**Activity**
Search the records below for the line containing "- mass: (x=174, y=203)–(x=210, y=245)". Write out that line and every line after it exactly as written.

<<<<

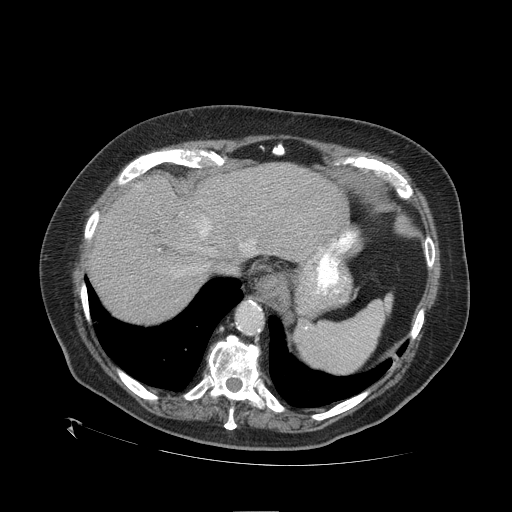
Contrast-enhanced abdominal CT (liver protocol), one axial slice; position 88 of 109 along the scan axis; reconstruction kernel STANDARD; one of 2 acquisitions stored at this slice position; soft-tissue window (W 400 / L 40 HU); 2.5 mm slice thickness; 512 × 512 image matrix. Case-level facts recorded for this patient, not image findings: diagnosis: hepatocellular carcinoma (patient treated with transarterial chemoembolisation; whether this scan precedes or follows treatment is not stated here); TNM stage (as recorded): Stage-I; Child-Pugh class: A; tumour differentiation: no biopsy; tumour nodularity: uninodular.
Structures marked on this image (semi-automatically segmented with operator editing):
- abdominal aorta: box from (x=238, y=303) to (x=263, y=333) px
- liver parenchyma outside the tumour (the mass and vessels are separate outlines, so this box may not span the whole liver): (x=88, y=162)–(x=348, y=322)
- mass: (x=174, y=203)–(x=210, y=245)
- portal vein: (x=240, y=242)–(x=322, y=251)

>>>>

**Result of the task**
- mass: (x=174, y=203)–(x=210, y=245)
- portal vein: (x=240, y=242)–(x=322, y=251)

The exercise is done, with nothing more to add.